Natalius Pigai: People Power dan State in Emergency

Sangat wajar jika umat Islam marah karena Umat Islam memiliki peran penting dalam historiografi bangsa, pahlawan perintis kemerdekaan diritis oleh kaum bersorban; Teuku Umar, Tuanku Imam Bonjol, Pangeran Diponegro, Cut Nyak Dien, Sultan Hasanuddin.

Demikian pula ketika negara ini merdeka, secara kuantitas dimerdekakan karena peran tokoh-tokoh Islam. Umat Islam juga merelakan 7 kata (Syariat Islam) dihapus untuk mendirikan Indonesia yang majemuk dan negara unitarian.

Tahun 1955 NU dan Masyumi yang menjadi kekuatan politik besar juga dibonsai dalam senyawa nasionalisme dan komunisme melalui Nasakom. Tahun 1973 umat Islam dikandangkan dalam satu kekuatan partai yaitu PPP, dan lebih sadis lagi di tahun 1982 dimana penerapan asas tunggal, mengancam eksistensi nilai spiritualistas agama dalam pengelolaan negara, tahun 1999 umat muslim mulai bangkit melalui hadirnya Cides, Republika dan BJ Habibie hanya bertahan delapan bulan, demkian pula Gus Dur hanya bertahan 11 bulan.

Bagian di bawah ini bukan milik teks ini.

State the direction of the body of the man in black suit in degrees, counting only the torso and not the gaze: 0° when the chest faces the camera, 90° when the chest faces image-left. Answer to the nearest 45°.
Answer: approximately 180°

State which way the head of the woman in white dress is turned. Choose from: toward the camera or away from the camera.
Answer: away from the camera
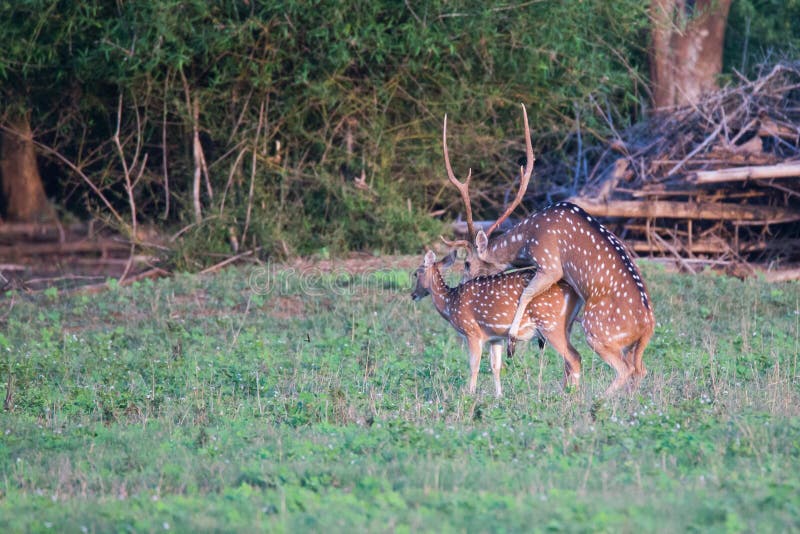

Setelah Gus Dur tidak ada kekuataan Islam yang menjadi besar, PKB tersandera dalam pragmatisme politik dan menggadaikan spritualitas agama dan nilai khitah 1926. Ancaman nyata terhadap umat Islam semakin keras ketika Joko Widodo menjadi presiden tahun 2014 mulai kriminalisasi, tangkap, aniaya, bunuh terhadap para ulama, kiai, habaib, ustaz, ustazah dan aktivis Islam.

Saya mesti menegaskan adaikan Joko Widodo dimenangkan melalui manipulasi massif, sistemtis dan terstruktur maka apa yang diucapkan oleh Moeldoko telah secara nyata menenggelamkan dan mengkerdilakn peran umat Islam.

Umat Islam tidak akan tinggal diam untuk menentang kezaliman dampknya negara dalam ancaman potensi perpecahan bangsa. Bukan tidak mungkin konflik horizontal suku, agama, ras dan antar golongan dapat mengancam integritas nasional 2019-2024.

Sebagaimana diucapkan oleh Joko Widodo pada saat debat keempat calon presiden tanggal 30 Maret 2019 bahwa, “NKRI bubar bukan karena ancaman negara lain, tetapi labilitas integrasi sosial.”

Dengan kata lain bahwa Indonesia dengan jumlah suku sebanyak 714, berbeda agama, ras, dan golongan adalah ancaman nyata jika negara tidak menjadi perekat.

Belum lagi 73 tahun demokrasi hanya dirancang untuk memenangkan mayoritas suku yaitu “maaf saya sebut; Suku Jawa”.

Kalau Umat Islam dikucilkan dan negara masih menerapkan demokrasi satu orang, satu suara dan satu nilai diganti dengan demokrasi berbasis perwakilan pada Pilpres 2024, maka tinggal tunggu waktu peristiwa tahun 2000 dimana pengusiran suku Jawa di Aceh, Sumatera, Kalimantan, Sulawesi, Maluku dan Papua akan terulang dan akan makin berbahaya. Itu yang negara harus catat.

Skenario State In Emergency dan People Power

Pernyataan “perang dan lawan” yang dikeluarkan oleh Joko Widodo, pernyataan “perang total” oleh Moeldoko, dan beberapa pernyataan Wiranto yang “blunder” tentang ancaman pengenaan pidana terorisme bagi mereka mengajak golput.

Sejak tahun lalu komunitas Islam dianggap sebagai kelompok radikal dan teroris yang mengancam kepentingan nasional, mengancam ideologi Pancasila yang dimunculkan dengan menuduh sejumlah masjid dan kampus terpapar radikalisme yang dimunculkan oleh Badan Intelijen Negara (BIN) yang diucapkan oleh Wawan Purwanto juru bicaranya dapat dipahami sebagai skenario dan framing Indonesia dalam seakan-akan ancaman dan bahaya.